Q2) If we assume $f'$ Riemann integrable, is the formula correct (in Riemann sense). If no, do you have a counter example ?
Q3) In Lebesgue sense, is the formula correct (if we don't have other hypothesis on $f'$). If no, do you have a counter example ?
Q4) If we assume $f'$ Lebesgue integrable, is the formula correct (in Lebesgue sense). If no, do you have a counter example ?
Q1: No, because $f'$ need not be Riemann integrable. For example $f'$ need not be bounded.
Q2: Yes. This is in fact very simple - the elegance of the proof seems to me to be a good reason for the Riemann integral to be defined exactly the way it is. Say $a=t_0<\dots<t_n=b$. Apply the Mean Value Theorem to each subinterval: $$f(b)-f(a)=\sum(f(t_{j+1})-f(t_j))=\sum f'(\xi_j)(t_{j+1}-t_j),$$precisely a Riemann sum for $\int_a^b f'(t)\,dt$.
Q3: No, $f'$ need not be Lebesgue integrable. For example if $a=-1$, $b=1$ and $$f(t)=\begin{cases}t^2\sin(1/t^{100}),&(t\ne0), \\0,&(t=0).\end{cases}$$
Q4: Pretty sure the answer is yes. Almost certain this is a theorem in Rudin - my copy of Real and Complex Analysis is missing. Edit: Thanks to @ChrisJanjigian for confirming that yes, it's Theorem 7.21. Or see here for a proof based on the Vitali-Caratheodory theorem.
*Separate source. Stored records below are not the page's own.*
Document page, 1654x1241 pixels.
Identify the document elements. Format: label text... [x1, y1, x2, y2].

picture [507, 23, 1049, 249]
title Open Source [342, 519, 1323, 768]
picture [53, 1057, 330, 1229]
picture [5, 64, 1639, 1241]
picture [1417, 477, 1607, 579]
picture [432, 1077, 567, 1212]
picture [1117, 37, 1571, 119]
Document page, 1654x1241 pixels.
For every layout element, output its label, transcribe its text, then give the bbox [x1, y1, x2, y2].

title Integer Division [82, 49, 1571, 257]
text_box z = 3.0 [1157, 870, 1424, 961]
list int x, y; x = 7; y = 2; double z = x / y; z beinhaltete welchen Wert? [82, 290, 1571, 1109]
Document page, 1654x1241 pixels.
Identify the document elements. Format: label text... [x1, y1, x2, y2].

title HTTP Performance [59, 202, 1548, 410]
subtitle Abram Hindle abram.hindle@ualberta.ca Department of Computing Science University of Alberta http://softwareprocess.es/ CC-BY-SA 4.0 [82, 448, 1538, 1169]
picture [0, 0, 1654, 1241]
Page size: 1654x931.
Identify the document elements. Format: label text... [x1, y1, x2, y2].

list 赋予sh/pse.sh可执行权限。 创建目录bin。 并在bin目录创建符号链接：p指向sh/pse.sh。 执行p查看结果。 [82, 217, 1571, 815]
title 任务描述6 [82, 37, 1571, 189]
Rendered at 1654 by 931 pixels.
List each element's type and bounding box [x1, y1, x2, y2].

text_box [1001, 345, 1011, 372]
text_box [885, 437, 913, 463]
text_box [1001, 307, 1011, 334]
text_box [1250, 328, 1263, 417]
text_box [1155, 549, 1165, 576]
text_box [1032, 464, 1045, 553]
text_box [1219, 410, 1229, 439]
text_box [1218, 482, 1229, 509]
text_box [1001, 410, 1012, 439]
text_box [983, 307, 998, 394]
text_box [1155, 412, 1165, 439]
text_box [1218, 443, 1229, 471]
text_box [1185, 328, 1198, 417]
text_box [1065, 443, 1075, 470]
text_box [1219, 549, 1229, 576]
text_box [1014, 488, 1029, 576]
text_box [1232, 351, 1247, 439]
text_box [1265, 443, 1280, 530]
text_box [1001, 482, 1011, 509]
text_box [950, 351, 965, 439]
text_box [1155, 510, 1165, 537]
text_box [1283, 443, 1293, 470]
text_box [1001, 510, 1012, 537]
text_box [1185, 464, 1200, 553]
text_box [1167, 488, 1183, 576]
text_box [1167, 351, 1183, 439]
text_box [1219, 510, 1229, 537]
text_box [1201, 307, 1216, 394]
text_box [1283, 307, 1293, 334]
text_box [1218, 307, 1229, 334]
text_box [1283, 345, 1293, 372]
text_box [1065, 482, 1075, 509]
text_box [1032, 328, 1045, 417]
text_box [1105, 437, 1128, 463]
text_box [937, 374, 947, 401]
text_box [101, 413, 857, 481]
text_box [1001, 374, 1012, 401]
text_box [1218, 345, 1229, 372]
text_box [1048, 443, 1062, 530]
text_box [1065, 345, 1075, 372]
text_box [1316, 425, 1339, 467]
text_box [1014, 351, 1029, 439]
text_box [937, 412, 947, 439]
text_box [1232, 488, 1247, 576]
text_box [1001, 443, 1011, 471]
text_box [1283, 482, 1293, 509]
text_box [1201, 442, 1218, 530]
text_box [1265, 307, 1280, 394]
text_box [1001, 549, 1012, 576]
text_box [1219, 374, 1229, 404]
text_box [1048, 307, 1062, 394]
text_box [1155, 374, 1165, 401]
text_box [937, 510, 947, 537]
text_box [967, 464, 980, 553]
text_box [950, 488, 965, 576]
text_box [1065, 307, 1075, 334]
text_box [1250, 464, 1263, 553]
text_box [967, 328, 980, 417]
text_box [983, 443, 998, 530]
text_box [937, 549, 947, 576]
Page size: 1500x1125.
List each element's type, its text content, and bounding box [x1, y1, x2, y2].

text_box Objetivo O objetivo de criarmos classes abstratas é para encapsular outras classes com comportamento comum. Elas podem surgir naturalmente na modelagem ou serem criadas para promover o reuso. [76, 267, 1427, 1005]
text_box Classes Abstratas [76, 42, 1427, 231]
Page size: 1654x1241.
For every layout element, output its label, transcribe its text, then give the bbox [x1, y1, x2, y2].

Note this is assuming that $f$ is differentiable, which is to say that $f'$ exists at every point. There are certainly examples where $f$ is differentiable almost everywhere, $f'\in L^1$, but $f$ is not absolutely continuous; for example the Cantor function satisfies $f'=0$ almost everywhere.